Task to complete: Repeat the part of the sparse solver abstract starting with "Email: roellin@iis.ee.ethz.ch" and going on through "and memory constraints.", word for word.

## start Extract to read

Email: roellin@iis.ee.ethz.ch
Postal address: Integrated Systems Laboratory, ETH Zurich, Gloriastrasse 35, 8092 Zurich, Switzerland

The solution of sparse linear systems is an important task in numerical simulations in computational science and engineering.  In semiconductor device simulation the physical and electrical behaviour of semiconductor devices is investigated. There is a steadily growing demand to carry out 3D simulations. Only advanced device structures in 3D combined with a fine simulation mesh are able to describe the complex devices and to resolve the relevant physical effects. Such simulations lead to huge sparse linear systems that pose high requirements on the solver. Only iterative solvers are suited for those systems due to time and memory constraints.

An iterative solver for large sparse linear systems consists of different ingredients. For example unsymmetric permutations and scalings aimed at placing large entries on the diagonal greatly enhance the reliability of iterative solvers. Symmetric permutations reduce the fill-in of a preconditioner. The heart of an iterative solver is a Krylov subspace method such as BiCGstab or GMRes. But of utmost importance is a suitable preconditioner that speeds up the convergence significantly. 

There are a lot of different preconditioners known in the literature. The most effective and most robust problem-independent preconditioning techniques are probably incomplete LU-factorisations. The topic of this talk is to compare such ILU-factorisations for semiconductor device simulations. In particular, the focus lies on multilevel ILU-methods (from ILUPACK) that are the most recent variants of incomplete factorisations and one expects that they are more robust than older, simpler versions. We will clarify which incomplete factorisation performs best and which one is the most robust one in the mentioned field.

## end Extract to read
## start Data entries

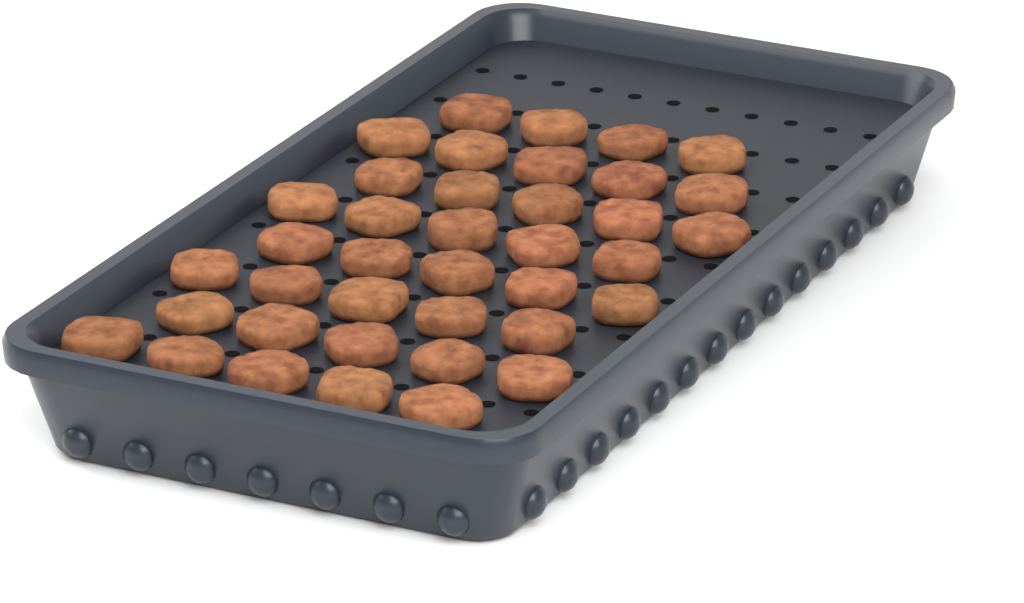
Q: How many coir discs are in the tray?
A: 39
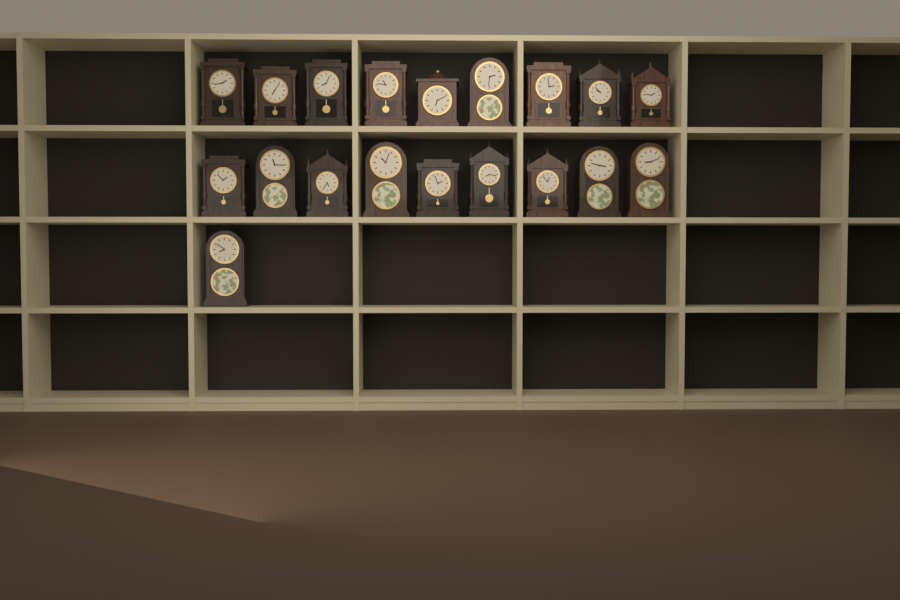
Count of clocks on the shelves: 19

## end Data entries
## start Data entries

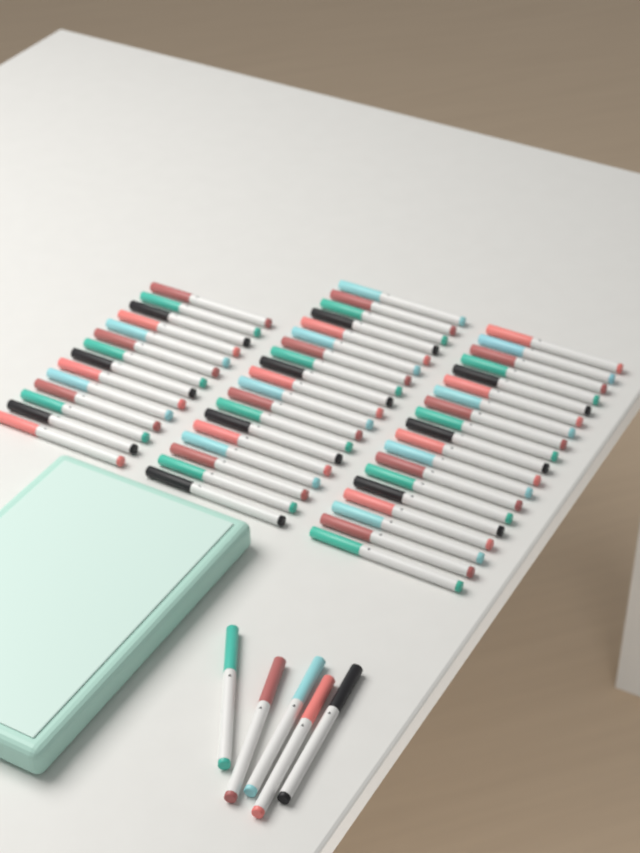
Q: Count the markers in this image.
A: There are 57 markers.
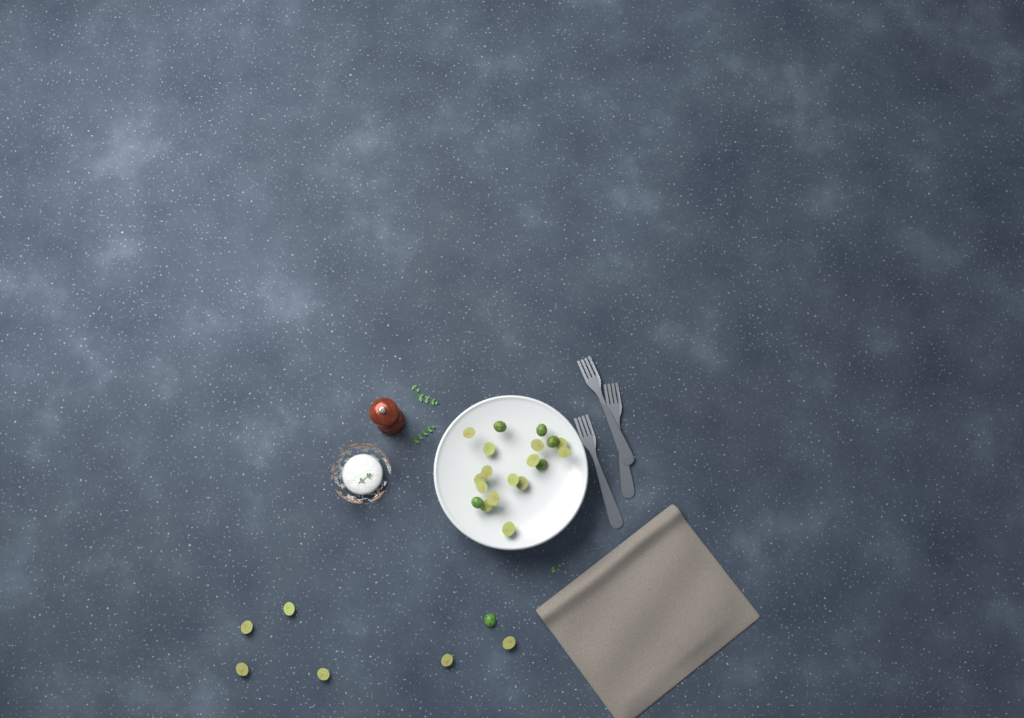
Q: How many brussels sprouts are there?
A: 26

## end Data entries
## start Data entries

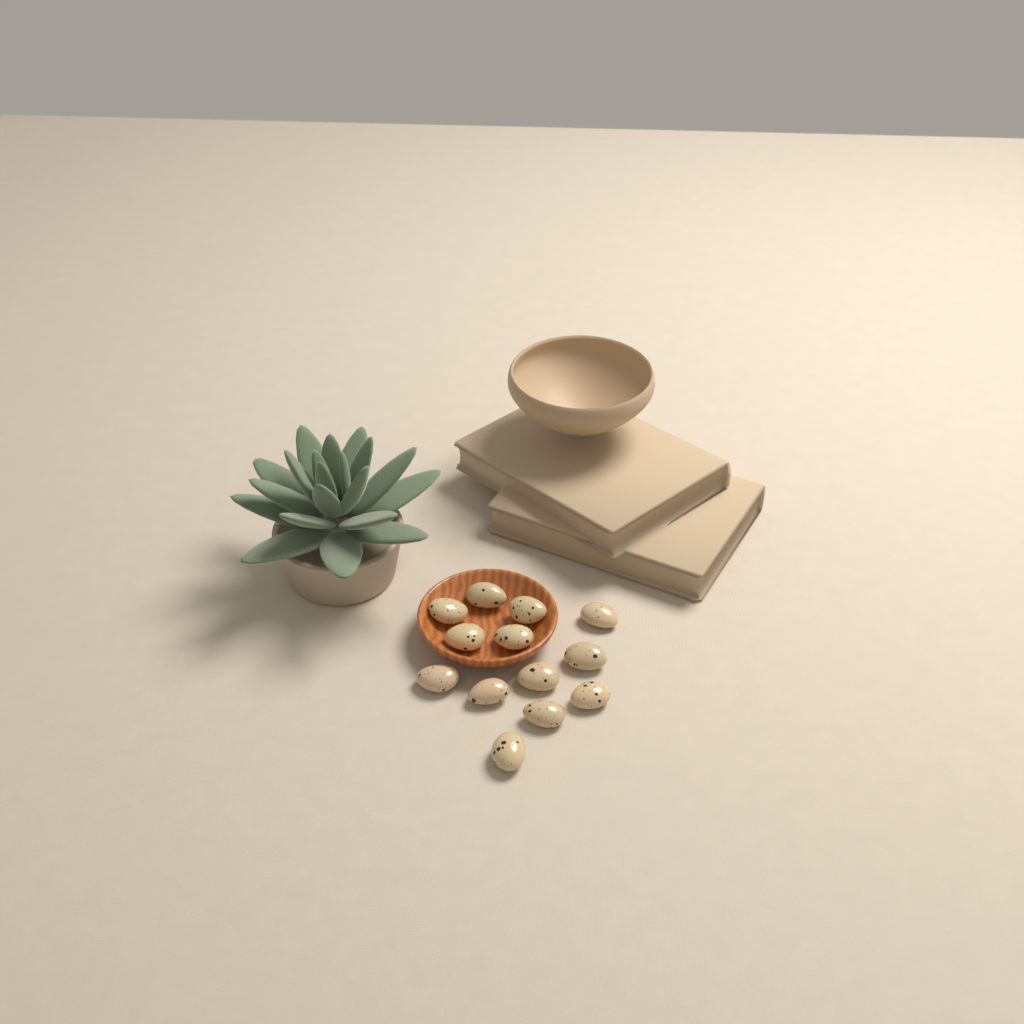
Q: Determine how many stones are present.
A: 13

## end Data entries

Exercise result:
Email: roellin@iis.ee.ethz.ch
Postal address: Integrated Systems Laboratory, ETH Zurich, Gloriastrasse 35, 8092 Zurich, Switzerland

The solution of sparse linear systems is an important task in numerical simulations in computational science and engineering.  In semiconductor device simulation the physical and electrical behaviour of semiconductor devices is investigated. There is a steadily growing demand to carry out 3D simulations. Only advanced device structures in 3D combined with a fine simulation mesh are able to describe the complex devices and to resolve the relevant physical effects. Such simulations lead to huge sparse linear systems that pose high requirements on the solver. Only iterative solvers are suited for those systems due to time and memory constraints.